Description of the task
In the records that follow, show each line where the word "Mývatn" is present.

Stored data entries
****************
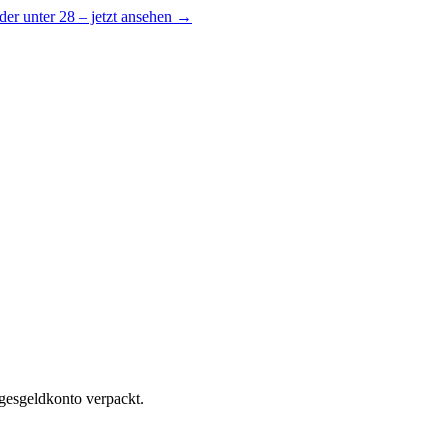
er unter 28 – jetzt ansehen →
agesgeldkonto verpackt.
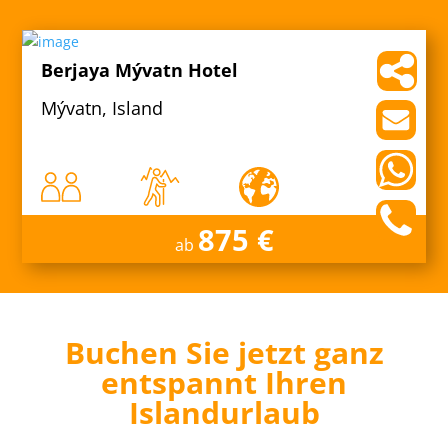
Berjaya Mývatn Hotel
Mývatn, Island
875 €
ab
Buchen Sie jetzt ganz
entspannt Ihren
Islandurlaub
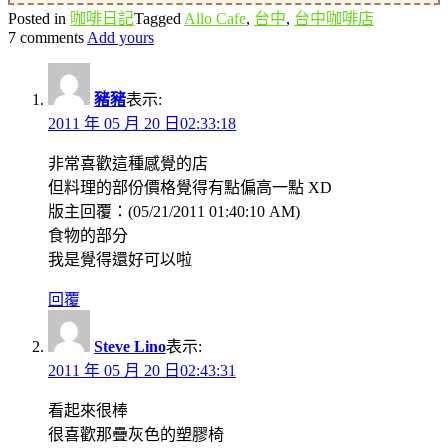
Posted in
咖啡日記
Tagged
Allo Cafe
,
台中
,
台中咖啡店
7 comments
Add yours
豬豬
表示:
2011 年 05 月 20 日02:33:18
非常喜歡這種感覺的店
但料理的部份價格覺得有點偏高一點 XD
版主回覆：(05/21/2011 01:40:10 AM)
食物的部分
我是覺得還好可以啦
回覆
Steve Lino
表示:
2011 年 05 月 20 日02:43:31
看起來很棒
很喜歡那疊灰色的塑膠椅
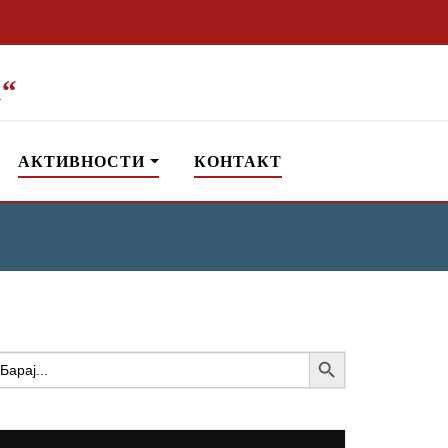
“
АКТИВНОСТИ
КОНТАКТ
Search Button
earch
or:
****************
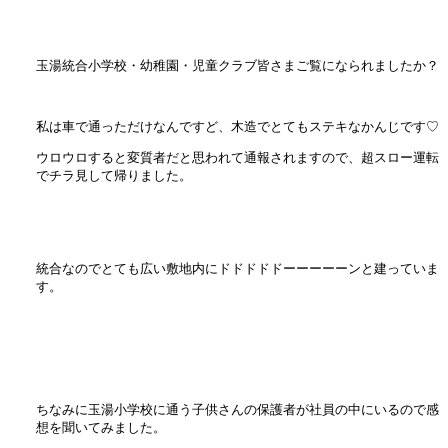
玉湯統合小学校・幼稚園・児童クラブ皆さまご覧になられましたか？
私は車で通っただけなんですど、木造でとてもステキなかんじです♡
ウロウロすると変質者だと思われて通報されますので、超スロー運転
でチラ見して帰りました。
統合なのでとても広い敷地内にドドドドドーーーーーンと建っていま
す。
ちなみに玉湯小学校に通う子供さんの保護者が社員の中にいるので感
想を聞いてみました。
****************
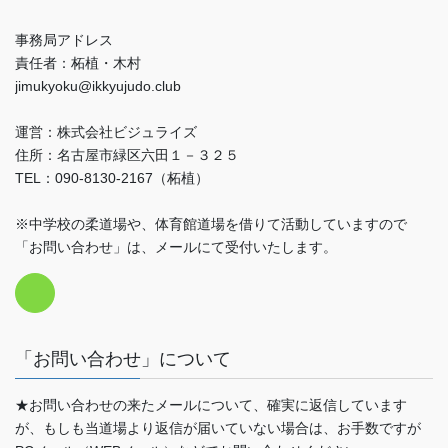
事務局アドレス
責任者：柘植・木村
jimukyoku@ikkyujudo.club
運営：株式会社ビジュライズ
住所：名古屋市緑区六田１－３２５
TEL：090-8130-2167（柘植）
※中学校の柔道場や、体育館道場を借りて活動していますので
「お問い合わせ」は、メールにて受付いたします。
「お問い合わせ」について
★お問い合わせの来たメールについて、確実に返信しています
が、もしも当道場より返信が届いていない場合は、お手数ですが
****************
Worked solution
Berjaya Mývatn Hotel
Mývatn, Island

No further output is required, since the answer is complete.